What the task requires:
State how many lines of the material below contain the string "track", with case counting, and give only the number.

Records supplied:
--- Begin ---
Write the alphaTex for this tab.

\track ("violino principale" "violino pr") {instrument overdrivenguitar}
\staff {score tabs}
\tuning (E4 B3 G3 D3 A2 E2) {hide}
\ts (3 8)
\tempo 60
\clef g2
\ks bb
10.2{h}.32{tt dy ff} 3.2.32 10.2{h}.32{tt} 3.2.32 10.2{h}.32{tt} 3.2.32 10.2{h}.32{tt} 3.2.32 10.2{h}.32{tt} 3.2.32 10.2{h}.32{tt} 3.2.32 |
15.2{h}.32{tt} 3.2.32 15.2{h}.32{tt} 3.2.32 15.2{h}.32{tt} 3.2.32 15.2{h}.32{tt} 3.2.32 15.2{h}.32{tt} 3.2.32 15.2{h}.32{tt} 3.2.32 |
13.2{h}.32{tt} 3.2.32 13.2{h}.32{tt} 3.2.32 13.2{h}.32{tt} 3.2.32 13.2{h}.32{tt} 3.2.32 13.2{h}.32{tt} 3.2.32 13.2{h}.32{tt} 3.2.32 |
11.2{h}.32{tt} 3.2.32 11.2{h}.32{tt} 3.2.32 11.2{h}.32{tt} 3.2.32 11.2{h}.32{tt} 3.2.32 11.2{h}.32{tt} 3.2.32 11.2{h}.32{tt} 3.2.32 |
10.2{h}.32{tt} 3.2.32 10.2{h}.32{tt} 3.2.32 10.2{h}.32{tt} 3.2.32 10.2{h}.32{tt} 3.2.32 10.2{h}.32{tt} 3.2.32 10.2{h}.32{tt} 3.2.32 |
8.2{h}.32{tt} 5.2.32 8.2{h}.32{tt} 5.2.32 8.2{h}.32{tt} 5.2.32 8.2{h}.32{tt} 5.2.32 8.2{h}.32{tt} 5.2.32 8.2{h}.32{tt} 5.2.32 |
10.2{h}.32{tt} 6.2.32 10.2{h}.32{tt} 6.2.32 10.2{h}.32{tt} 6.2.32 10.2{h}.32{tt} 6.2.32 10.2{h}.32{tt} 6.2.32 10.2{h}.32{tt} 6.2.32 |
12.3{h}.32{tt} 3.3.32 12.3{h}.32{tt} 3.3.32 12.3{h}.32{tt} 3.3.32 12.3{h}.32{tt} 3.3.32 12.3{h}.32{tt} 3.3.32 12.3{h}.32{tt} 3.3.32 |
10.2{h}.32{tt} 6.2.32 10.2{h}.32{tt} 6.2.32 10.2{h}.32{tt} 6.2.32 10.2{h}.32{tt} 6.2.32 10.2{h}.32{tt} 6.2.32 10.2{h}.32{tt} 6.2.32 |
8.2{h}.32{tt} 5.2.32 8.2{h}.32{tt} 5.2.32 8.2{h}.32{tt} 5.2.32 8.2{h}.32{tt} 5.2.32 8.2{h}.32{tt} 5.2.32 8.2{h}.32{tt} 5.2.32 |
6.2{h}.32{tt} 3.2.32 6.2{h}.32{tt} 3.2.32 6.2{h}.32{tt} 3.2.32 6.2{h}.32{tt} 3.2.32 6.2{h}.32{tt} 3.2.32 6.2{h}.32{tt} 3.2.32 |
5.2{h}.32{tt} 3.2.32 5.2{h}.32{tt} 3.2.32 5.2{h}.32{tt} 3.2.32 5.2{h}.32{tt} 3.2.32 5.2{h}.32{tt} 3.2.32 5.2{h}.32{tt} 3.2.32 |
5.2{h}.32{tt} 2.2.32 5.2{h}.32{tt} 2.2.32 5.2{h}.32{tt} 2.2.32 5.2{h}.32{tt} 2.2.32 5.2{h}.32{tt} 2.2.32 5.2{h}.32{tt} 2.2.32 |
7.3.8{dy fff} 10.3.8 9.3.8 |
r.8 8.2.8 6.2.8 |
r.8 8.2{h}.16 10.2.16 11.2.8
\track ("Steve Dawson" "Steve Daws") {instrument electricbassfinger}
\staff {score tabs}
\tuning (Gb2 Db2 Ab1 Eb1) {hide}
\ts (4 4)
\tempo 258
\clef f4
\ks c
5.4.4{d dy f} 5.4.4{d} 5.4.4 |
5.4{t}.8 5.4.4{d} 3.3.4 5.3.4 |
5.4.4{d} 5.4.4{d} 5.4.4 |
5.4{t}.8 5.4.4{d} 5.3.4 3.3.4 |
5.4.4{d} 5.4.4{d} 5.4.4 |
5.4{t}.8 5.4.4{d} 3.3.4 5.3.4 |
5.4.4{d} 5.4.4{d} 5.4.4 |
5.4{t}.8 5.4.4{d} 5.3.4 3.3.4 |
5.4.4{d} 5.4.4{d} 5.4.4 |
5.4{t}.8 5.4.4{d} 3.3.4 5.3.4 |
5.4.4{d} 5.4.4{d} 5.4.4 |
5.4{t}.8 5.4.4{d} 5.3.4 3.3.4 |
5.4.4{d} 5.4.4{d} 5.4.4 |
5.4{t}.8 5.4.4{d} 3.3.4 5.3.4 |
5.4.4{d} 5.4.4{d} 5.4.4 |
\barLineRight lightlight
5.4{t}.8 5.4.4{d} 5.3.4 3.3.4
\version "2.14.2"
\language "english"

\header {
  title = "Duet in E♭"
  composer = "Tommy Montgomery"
--- End ---
Full solution:
2